── Excerpt ──

This is a lovely put down of the stupid contribution by Brendan O’Neill:
“Is the law a matter of fact or opinion? Today, Brendan O’ Neill followed George Galloway, John Pilger, and Tony Benn to become the latest non-lawyer to offer up his understanding of the law on rape. He’s also the latest to get it wrong, and he probably won’t be the last.
In absolute truth, the law on a particular issue at any given time can be fuzzy. Our legal system regularly relies on the higher courts to bring clarity where what exists is anything but: badly-written Acts of Parliament, a glut of past rulings recent and ancient, and a nebulous sense of how certain words and phrases would now be commonly understood. This is why controversial cases often appear to result in judges changing the law, when what they are seeking to do is just to tidy up an incomprehensible mess.

───

Required tasks:
1. Please edit the stretch of the post on the law of rape from "This is a lovely" through "be the last.", replacing "Today" with "Yesterday".
2. Condense the paragraph of the post on the law of rape that begins "In absolute truth," and keep its main facts.

── Material shown ──

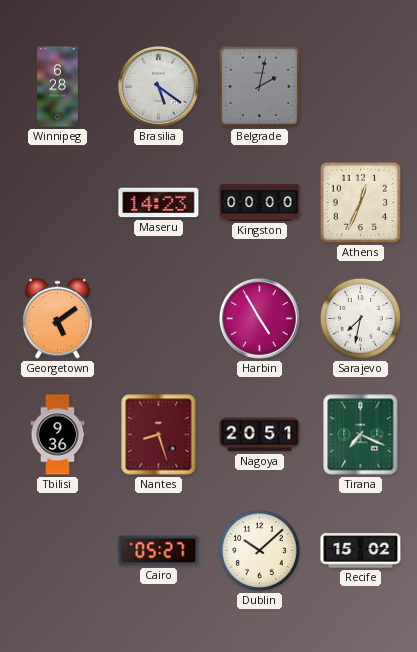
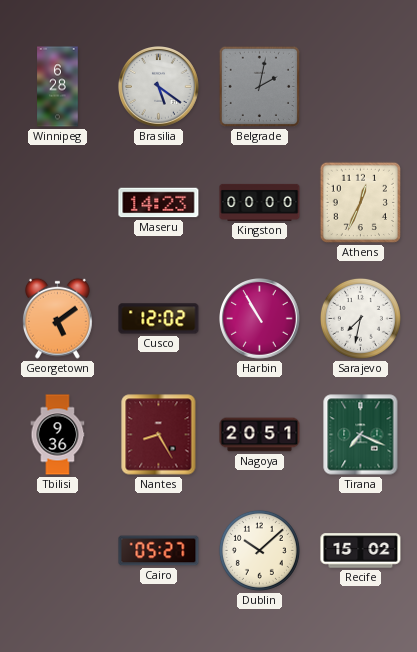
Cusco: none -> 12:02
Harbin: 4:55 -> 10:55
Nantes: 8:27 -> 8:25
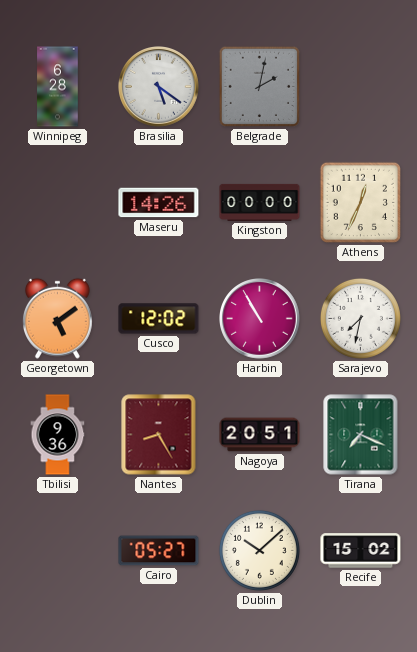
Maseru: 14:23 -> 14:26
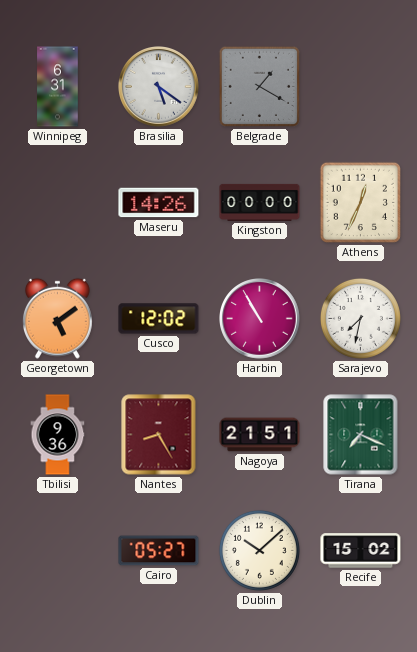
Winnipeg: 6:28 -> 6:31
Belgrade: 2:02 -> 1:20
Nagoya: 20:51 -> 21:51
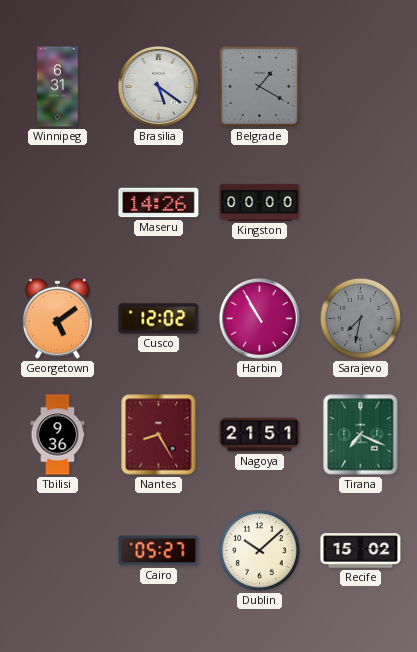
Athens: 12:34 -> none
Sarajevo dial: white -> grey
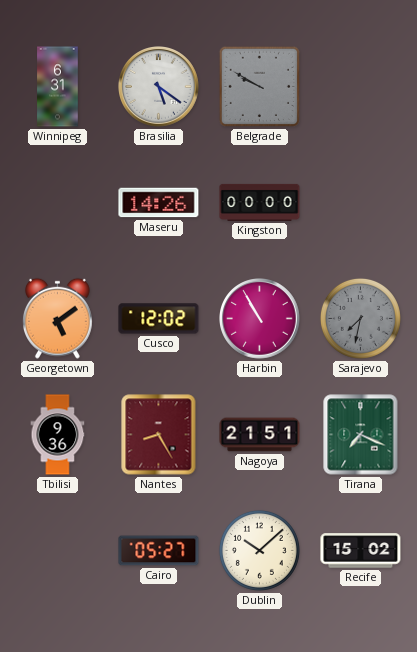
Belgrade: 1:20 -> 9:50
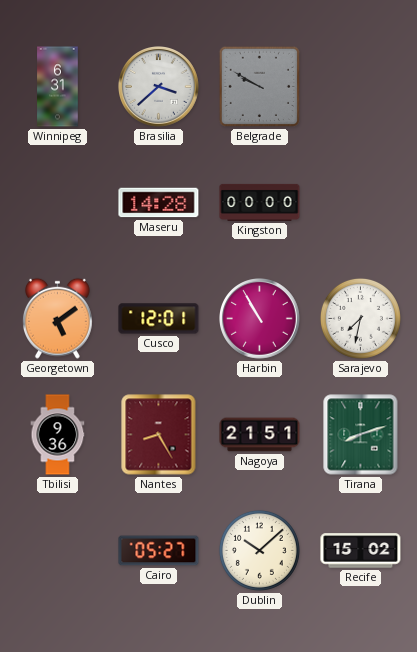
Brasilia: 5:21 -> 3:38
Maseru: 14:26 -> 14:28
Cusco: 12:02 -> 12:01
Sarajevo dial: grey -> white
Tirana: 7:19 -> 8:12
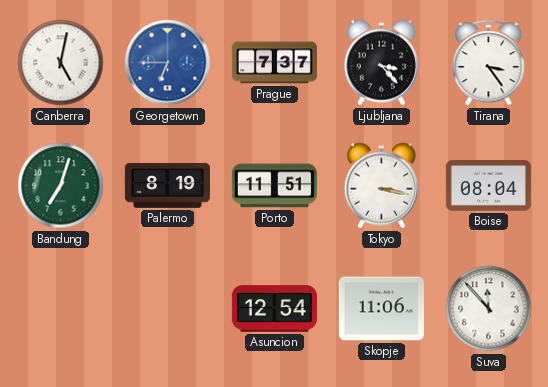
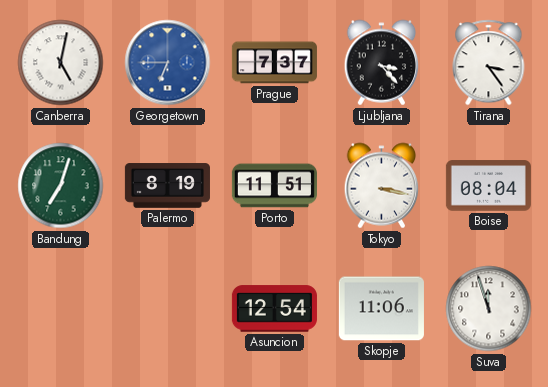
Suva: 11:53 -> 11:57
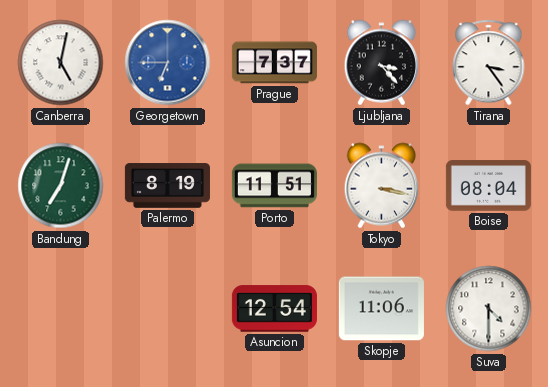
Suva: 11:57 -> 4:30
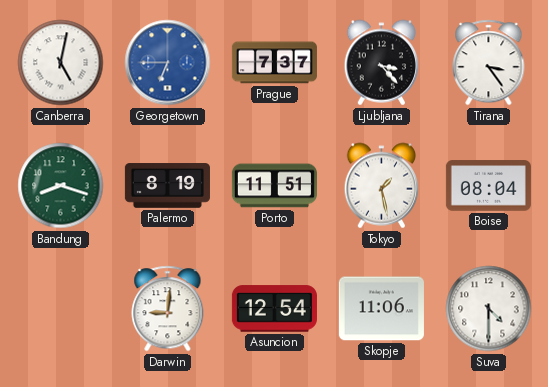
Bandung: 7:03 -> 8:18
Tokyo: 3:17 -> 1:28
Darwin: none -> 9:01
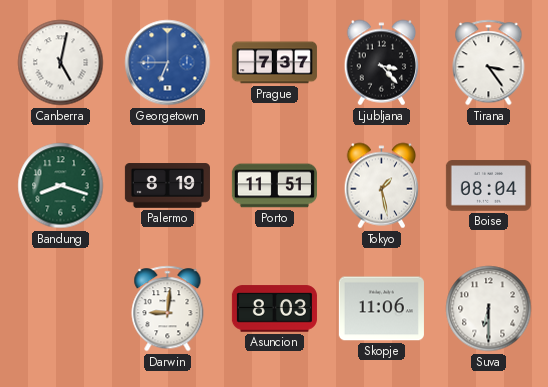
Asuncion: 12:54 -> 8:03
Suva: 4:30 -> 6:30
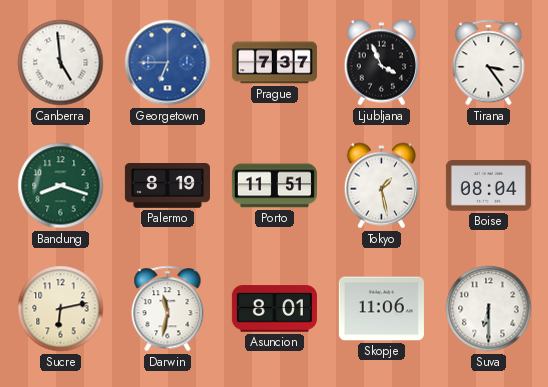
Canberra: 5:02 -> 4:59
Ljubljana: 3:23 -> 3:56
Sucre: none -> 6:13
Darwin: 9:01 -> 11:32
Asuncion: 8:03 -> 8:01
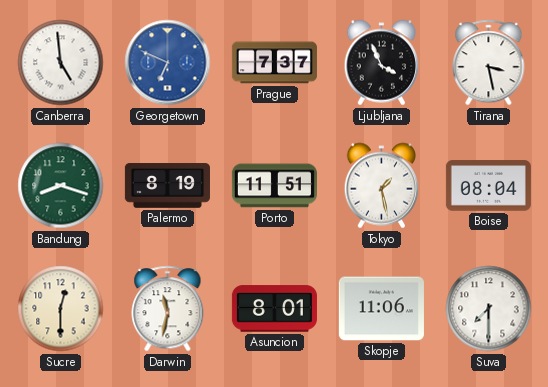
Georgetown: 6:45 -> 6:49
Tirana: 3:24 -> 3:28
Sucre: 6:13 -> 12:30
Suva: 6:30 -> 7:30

───

Written answers:
1.
This is a lovely put down of the stupid contribution by Brendan O’Neill:
“Is the law a matter of fact or opinion? Yesterday, Brendan O’ Neill followed George Galloway, John Pilger, and Tony Benn to become the latest non-lawyer to offer up his understanding of the law on rape. He’s also the latest to get it wrong, and he probably won’t be the last.

2. At any given time, the law on an issue can be unclear. The legal system often relies on the higher courts to clarify badly written Acts of Parliament, a glut of past rulings both recent and ancient, and a vague sense of how words and phrases are now commonly understood. For this reason, judges in controversial cases can appear to change the law when they are only trying to tidy up an incomprehensible mess.